En cas d'échec dans les discussions, les parties peuvent convenir :
- d'essayer de poursuivre leurs échanges avec l'accompagnement d'un médiateur ;
- en cas d'échec de la médiation, de recourir à l'arbitrage afin d'éviter une procédure potentiellement longue, coûteuse et aux résultats aléatoires.
Il sera donc opportun que le notaire propose de compléter les clauses d'imprévision en y ajoutant des clauses de médiation et/ou d'arbitrage afin de favoriser la recherche d'un accord entre les parties et d'éviter que ne soit initiée une procédure auprès des tribunaux.

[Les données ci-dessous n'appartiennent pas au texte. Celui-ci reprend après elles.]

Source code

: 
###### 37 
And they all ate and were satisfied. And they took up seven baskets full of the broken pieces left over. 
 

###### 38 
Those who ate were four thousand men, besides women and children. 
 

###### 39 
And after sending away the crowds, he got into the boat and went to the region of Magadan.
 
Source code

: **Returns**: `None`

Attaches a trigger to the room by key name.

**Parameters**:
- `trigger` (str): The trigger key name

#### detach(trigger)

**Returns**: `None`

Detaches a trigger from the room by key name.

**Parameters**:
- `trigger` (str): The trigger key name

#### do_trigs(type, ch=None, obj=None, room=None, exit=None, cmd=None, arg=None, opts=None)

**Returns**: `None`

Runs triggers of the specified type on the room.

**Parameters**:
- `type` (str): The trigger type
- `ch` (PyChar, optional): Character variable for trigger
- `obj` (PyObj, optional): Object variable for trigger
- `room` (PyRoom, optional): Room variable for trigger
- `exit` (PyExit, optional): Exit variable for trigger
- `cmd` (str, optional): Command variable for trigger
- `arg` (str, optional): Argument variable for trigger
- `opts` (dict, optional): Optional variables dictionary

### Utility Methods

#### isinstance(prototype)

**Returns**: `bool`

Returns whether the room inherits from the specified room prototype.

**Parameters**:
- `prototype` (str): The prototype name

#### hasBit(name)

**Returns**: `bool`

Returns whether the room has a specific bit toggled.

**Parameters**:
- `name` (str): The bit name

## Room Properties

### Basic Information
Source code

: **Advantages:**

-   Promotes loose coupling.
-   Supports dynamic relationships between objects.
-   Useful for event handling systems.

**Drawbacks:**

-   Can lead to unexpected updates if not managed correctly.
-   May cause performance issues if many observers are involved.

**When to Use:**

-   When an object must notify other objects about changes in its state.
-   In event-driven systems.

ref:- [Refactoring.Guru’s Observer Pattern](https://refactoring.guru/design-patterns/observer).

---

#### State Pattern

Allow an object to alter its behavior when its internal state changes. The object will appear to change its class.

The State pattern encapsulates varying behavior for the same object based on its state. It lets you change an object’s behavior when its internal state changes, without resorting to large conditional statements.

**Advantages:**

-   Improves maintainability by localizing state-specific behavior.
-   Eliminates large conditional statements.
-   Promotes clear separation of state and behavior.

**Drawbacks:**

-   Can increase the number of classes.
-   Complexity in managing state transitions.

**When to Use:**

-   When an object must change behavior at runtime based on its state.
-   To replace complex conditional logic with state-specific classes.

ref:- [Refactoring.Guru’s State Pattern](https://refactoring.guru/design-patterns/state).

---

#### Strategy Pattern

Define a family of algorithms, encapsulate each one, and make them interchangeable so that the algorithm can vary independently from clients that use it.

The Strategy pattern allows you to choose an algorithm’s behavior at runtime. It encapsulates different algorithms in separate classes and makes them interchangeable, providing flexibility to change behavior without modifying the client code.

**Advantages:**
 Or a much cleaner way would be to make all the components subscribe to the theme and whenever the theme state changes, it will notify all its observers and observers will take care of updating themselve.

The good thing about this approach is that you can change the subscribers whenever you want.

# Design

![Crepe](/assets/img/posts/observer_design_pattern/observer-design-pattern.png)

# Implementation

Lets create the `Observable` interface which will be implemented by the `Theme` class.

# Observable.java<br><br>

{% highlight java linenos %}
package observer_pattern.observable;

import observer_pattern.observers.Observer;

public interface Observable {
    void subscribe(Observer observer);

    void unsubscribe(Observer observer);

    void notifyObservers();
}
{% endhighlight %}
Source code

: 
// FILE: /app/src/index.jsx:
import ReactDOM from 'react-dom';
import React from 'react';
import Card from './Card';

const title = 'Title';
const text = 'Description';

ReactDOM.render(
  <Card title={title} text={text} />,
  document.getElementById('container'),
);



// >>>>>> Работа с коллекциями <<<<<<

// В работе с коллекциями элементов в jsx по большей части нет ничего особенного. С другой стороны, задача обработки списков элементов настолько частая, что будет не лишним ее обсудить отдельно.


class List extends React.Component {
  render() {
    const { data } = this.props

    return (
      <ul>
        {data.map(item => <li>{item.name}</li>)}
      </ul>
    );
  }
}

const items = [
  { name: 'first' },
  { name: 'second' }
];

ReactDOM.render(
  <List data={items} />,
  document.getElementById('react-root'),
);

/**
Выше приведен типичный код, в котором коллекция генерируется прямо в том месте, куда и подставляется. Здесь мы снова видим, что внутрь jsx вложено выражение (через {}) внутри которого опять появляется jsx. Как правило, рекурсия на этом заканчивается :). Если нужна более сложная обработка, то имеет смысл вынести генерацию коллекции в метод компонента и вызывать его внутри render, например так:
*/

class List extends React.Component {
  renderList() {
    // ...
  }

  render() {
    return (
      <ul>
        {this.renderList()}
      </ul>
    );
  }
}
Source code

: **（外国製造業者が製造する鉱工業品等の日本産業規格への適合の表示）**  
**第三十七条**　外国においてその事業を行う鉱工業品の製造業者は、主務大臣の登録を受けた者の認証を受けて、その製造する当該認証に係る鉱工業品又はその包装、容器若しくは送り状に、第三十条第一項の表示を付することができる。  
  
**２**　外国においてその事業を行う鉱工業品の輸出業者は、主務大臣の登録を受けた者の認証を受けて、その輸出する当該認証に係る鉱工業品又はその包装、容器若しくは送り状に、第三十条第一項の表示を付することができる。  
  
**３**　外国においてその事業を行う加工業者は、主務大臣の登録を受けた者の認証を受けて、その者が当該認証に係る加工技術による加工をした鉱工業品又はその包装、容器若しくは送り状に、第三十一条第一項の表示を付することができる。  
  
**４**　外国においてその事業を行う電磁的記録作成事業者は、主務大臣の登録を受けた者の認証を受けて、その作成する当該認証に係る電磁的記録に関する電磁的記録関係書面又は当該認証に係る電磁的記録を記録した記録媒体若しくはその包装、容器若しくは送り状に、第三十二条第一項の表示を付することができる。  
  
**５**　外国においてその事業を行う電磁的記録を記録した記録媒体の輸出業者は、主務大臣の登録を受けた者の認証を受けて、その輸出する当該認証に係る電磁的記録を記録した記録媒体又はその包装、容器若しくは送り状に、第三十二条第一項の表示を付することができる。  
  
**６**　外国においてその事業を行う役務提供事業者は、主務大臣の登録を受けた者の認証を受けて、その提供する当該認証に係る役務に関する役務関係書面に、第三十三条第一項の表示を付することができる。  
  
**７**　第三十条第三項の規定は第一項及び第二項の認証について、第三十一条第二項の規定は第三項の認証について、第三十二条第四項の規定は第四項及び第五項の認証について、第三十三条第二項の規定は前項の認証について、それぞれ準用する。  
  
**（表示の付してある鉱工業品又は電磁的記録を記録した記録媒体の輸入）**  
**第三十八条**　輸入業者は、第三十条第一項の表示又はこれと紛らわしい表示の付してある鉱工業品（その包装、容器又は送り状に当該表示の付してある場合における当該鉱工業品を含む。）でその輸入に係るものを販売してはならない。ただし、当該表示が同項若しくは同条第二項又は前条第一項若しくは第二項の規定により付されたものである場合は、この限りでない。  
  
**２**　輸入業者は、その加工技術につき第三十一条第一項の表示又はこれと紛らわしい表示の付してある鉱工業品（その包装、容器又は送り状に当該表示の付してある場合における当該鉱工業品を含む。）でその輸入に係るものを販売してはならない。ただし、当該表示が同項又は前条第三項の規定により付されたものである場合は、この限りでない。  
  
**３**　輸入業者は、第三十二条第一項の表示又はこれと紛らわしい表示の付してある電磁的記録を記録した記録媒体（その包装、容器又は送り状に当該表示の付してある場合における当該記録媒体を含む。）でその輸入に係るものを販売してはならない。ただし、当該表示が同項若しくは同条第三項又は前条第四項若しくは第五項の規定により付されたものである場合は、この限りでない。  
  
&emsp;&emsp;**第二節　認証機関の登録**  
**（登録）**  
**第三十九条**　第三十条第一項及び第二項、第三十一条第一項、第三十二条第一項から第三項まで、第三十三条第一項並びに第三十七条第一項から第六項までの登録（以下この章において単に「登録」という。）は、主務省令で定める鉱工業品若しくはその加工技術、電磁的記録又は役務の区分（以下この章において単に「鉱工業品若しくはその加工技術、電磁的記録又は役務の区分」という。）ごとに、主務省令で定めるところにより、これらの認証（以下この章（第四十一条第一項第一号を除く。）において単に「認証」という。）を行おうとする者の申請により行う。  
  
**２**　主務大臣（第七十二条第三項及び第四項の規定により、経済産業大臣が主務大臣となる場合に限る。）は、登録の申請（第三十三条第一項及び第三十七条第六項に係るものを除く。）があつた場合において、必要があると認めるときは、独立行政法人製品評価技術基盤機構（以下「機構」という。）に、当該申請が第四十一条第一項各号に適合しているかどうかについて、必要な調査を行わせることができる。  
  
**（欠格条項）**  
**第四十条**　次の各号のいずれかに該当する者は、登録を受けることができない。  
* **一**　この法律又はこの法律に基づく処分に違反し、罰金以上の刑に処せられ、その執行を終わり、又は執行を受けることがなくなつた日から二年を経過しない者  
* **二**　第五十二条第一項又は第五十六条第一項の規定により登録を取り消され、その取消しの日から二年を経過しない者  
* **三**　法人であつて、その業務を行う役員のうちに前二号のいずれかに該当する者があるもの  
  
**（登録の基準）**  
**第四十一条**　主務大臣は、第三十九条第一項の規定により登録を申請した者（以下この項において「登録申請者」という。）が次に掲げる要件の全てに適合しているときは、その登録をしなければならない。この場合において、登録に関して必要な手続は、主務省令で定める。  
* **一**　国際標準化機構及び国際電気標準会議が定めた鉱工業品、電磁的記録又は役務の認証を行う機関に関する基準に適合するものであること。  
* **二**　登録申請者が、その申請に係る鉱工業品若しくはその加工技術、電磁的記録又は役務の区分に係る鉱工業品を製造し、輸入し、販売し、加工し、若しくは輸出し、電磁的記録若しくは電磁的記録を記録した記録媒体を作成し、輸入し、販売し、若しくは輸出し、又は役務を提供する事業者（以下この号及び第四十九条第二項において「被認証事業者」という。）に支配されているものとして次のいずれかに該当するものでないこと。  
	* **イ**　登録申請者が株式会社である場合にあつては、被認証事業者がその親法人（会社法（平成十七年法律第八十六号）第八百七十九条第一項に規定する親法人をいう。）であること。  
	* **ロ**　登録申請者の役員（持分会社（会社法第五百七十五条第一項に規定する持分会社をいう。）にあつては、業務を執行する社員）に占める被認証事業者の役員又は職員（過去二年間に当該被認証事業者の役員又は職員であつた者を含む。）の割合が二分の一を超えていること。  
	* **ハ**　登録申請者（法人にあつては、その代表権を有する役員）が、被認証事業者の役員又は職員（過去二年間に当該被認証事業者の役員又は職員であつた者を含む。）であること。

– L'exclusion conventionnelle de l'imprévision. – L'exclusion des dispositions de l'article 1195 du Code civil est très répandue, jusqu'à devenir une clause de style dans les contrats d'affaires. Si leur insertion dans un contrat de vente ne semble pas présenter d'intérêt, il n'en va pas de même en matière de promesse de vente. L'article 1195 du Code civil prévoit expressément la possibilité d'exclure son application, la partie subissant le changement de circonstances imprévisible ayant pu valablement accepter d'en assumer le risque. Néanmoins, il convient que cette renonciation soit précise et exprès dans l'acte. Surtout, cette exclusion ne doit pas être à l'origine d'un déséquilibre significatif entre les droits et obligations des parties au contrat, sous peine d'être réputée non écrite. La promesse de vente semble néanmoins, sauf circonstances exceptionnelles, échapper à la qualification de contrat d'adhésion. De même, la pratique constatée depuis la réforme opérée par l'ordonnance du 10 février 2016 consiste à exclure globalement et pour les deux parties le bénéfice des dispositions de l'article 1195 du Code civil, symétrie qui est de nature à atténuer, voire même à écarter tout déséquilibre significatif entre les parties au contrat.